Ah Christmas…it’s the most wonderful time of the year, apparently to Andy Williams anyway! But I see the other, stressful side too.

Now, having a toddler myself, I can see how that stress can creep up.

My personal understanding of what Christmas is about is that you enjoy the little things in life that little bit more; cosy family time in the colder months, and cherishing the company you keep the day after the big man has visited.

But really, when you think about it, that’s all Christmas is – a day. Now before I go on, I am very far from being an old Scrooge, I love Christmas, the lights, the festivity, and I am a December baby myself, so there’s nothing really not to love about it!

What I have found though, is that parents start to obsess over making the small things, the BIGGEST things for their children. Gifts in particular.

Why do we have to owe the world of toys to our children just because it’s Christmas? Does it really have to be a competition, and is it really worth being stone cold broke in January? In my opinion, absolutely not. We have to ask ourselves where the pressure is coming from to have the perfect Christmas? From society or from our children?

This will only be my daughters third Christmas, so we haven’t caught onto Santa just yet. But what we have done is start as we mean to go on.

Her birthday was only last month and we intend on sticking within the gift-giving limit that we have. That limit being a big (ish) special present, along with three small presents. None of it broke the bank, but we had one delighted two-year-old! Plus she was, of course, spoilt by loved ones.

Are we mean parents for putting a limit on it? I don’t think so. Christmas will be given in that form and I also started a little tradition of doing a Christmas Eve box for the night before, also not breaking the bank, but a lovely tradition to hold for years to come and it’s simply a special little extra.
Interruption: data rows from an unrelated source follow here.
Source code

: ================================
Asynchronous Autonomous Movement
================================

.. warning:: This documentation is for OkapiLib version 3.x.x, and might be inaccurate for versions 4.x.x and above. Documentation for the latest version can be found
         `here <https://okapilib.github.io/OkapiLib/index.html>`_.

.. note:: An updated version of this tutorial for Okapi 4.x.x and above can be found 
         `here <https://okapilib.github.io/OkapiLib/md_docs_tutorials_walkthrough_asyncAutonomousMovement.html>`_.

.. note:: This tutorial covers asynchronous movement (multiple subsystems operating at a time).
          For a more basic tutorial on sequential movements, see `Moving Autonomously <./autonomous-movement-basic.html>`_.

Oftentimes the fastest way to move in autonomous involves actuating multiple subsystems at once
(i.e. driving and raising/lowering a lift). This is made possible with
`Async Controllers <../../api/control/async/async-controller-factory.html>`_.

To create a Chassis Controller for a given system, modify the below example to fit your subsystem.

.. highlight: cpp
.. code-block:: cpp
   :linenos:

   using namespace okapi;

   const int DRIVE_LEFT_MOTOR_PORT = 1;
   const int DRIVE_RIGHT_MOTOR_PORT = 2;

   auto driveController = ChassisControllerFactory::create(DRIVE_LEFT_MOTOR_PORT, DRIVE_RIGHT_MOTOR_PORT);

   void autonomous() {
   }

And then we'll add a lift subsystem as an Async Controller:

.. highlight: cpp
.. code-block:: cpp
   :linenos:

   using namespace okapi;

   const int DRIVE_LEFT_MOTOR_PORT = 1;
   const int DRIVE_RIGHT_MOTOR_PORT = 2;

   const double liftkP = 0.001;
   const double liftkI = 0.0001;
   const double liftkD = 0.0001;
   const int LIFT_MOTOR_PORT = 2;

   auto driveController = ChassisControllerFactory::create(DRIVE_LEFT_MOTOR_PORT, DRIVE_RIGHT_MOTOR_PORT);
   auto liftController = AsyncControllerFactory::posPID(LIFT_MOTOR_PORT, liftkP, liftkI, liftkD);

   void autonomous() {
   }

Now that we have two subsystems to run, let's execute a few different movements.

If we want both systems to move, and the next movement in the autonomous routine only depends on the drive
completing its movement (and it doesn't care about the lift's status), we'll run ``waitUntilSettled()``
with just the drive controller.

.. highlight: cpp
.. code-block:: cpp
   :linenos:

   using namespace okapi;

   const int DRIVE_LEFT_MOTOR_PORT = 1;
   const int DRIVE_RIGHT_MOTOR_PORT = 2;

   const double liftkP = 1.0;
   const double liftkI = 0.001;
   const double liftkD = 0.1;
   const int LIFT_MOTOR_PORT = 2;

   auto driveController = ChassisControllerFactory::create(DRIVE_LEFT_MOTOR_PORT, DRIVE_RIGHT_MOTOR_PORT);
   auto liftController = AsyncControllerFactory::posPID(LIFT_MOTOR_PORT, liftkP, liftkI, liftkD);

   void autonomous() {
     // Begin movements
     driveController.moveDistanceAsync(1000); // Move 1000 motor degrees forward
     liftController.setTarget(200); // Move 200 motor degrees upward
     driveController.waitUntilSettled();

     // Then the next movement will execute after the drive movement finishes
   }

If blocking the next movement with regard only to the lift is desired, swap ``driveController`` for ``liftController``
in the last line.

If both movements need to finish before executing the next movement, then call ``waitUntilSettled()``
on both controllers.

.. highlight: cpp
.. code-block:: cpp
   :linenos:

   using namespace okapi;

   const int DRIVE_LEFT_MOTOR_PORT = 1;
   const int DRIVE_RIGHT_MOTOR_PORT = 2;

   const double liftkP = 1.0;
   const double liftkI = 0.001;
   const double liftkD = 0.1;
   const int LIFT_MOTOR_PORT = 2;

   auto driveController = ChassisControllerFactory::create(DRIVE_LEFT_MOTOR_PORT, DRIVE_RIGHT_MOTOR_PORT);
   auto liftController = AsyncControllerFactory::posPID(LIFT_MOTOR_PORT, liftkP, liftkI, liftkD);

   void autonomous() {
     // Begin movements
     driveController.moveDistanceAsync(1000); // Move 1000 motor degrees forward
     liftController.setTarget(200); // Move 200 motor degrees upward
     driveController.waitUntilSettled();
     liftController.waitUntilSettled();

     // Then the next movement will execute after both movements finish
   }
It’s about quality, not quantity.

Children thrive on presence rather than presents. If you aren’t there physically, emotionally, all the gifts in the world could not add up to it.

Children are so open to everything that there is always that added possibility that they will grow up to have a sense of entitlement. Do we really want that?

So I say we need to just strip it all back, love stronger, cherish harder and keep it simple. We would all love to give the world to our children, but it will just never be possible.

I’d love to hear your thoughts on the matter!


1 thought on “The REAL pressure parents face when it comes to Christmas”

  1. It really is a serious issue ,,, we try as parents to keep a reasonable limit on things when it comes to presents, but the pressure really is fierce. Kids see exactly what their friends are getting and can’t help comparing. Our boy was really disappointed a couple of years ago, after getting what he asked for, and seemingly satisfied, this changed when he saw what two pals in particular got. The look of guilty disappointment on Stephen’s Day was a killer. It has meant we have to have a slew of little surprises to beef up his haul! Madness, but where do we stop?